You are here

Active Learning

Active learning is a framework first introduced by Dana Angluin in the 80's. The learner interacts with an oracle via queries of different kind. For example, the learner can ask the oracle whether a given string belongs to the target language or not (this is called a membership query).

Active learning is extensively used and developed in the contexts of software engineering and protocol inference and various implementations are available:

  • LearnLib is a free, open-source Java library for active automata learning. It contains the initial Angluin's L* algorithm for DFA, together with more recent derived algorithms that learn more complex finite state models, like Mealy Machines.
  • The Libalf library is a comprehensive, open-source library for active and passive learning finite-state automata.

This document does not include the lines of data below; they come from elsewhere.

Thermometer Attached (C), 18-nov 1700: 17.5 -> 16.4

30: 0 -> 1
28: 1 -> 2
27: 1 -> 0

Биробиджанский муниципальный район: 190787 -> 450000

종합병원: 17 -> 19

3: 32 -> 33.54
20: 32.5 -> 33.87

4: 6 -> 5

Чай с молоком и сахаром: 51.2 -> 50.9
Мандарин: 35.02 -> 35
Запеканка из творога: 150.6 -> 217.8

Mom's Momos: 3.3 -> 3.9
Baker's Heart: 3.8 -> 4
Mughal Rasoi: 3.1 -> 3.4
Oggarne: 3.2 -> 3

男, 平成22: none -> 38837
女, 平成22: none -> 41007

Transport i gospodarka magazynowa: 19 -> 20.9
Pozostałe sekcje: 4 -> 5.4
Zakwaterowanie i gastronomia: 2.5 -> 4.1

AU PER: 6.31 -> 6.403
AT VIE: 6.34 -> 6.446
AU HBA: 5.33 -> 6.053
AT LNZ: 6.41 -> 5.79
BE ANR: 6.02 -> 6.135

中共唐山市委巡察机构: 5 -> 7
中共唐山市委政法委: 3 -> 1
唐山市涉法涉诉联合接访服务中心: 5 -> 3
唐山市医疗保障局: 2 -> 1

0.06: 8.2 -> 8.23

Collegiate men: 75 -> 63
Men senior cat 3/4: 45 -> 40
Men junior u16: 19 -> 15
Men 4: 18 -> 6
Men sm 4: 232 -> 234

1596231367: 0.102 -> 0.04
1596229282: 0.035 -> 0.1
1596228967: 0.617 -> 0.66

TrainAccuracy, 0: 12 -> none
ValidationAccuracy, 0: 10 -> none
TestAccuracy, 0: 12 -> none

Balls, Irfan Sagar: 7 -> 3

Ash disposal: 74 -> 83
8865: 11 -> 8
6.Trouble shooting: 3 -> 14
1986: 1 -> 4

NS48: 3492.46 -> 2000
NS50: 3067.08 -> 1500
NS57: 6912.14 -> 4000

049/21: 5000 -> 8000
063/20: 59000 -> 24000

It covers various well-known learning techniques (such as Angluin's L*, Biermann's learning approach, and RPNI), as well as novel learning algorithms (e.g. for NFA and visibly one-counter automata).
  • AIDE (automata-identification engine) is a free open source tool for automata inference algorithms developed in C# .Net. This implementation provides active automata-learning via two kinds of queries: membership queries and equivalence queries. The AIDE engine is using the Automata Tool and Testing Tool which both are developed in the context of AIDE project.
  • Tomte is a tool that fully automatically constructs abstractions for active state machine learning. It is not a learning tool/implementation per se but is an automatic alphabet abstraction tool which helps to bridge the gap between “black-box concrete world” (SUH) and “abstract automata world”.
    Usually, a component implementing the learning algorithm is directly connected to the system under learning (or SUL, the oracle). By observing how the SUL responds to queries sent by the learner, a model of the behaviour of the SUL can be constructed. This is not enough for learning models of realistic software components which, due to the presence of program variables and data parameters in messages, typically have much larger state spaces. Tomte is placed in between the SUL and the learner, and transforms the large set of actions of the SUL into a small set of abstract actions that can be handled by the learner. This means the inference is performed on a small alphabet and once the learning is done the abstract model is combined with the abstraction to construct a concrete version of the SUL.